(Task requirements): Give the number of lines in this listing that contain the word "also", and nothing else.

(Dataset extract):
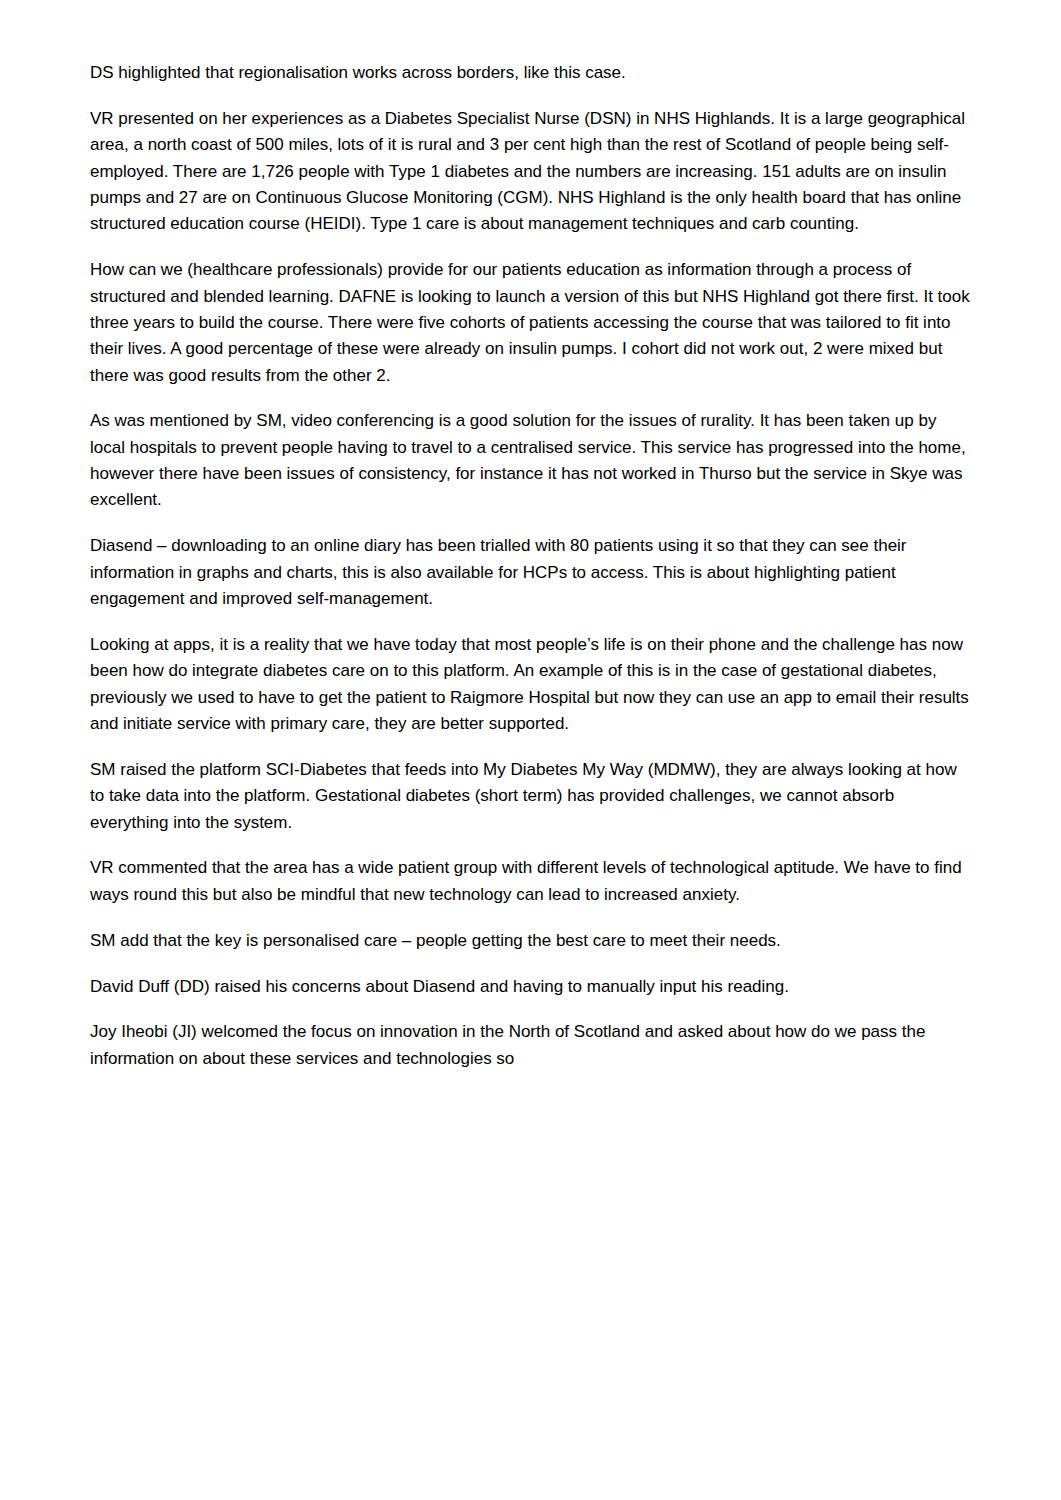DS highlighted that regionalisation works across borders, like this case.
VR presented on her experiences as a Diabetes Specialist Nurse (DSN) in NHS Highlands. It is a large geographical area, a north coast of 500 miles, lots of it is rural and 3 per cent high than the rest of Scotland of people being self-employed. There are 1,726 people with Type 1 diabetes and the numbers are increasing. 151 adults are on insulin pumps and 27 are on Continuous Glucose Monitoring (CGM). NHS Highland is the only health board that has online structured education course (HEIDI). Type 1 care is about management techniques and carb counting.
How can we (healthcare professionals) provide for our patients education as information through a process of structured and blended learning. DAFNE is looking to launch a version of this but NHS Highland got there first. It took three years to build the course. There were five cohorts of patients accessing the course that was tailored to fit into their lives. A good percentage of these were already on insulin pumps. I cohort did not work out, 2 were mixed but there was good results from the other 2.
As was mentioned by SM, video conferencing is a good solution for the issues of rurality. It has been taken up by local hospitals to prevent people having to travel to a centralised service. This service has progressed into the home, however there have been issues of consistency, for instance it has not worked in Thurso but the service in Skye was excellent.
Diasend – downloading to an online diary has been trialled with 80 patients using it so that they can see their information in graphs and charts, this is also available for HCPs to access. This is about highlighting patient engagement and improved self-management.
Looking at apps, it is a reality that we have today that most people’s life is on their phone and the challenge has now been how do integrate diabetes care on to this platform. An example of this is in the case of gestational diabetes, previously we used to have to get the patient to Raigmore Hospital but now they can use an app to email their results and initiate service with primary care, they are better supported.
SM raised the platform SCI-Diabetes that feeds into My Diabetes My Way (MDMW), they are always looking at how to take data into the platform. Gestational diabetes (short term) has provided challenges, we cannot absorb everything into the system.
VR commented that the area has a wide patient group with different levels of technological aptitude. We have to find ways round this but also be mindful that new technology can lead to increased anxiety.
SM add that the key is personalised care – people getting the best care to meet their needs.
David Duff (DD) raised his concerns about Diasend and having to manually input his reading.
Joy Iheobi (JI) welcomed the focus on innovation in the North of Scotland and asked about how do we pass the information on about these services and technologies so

(The answer): 2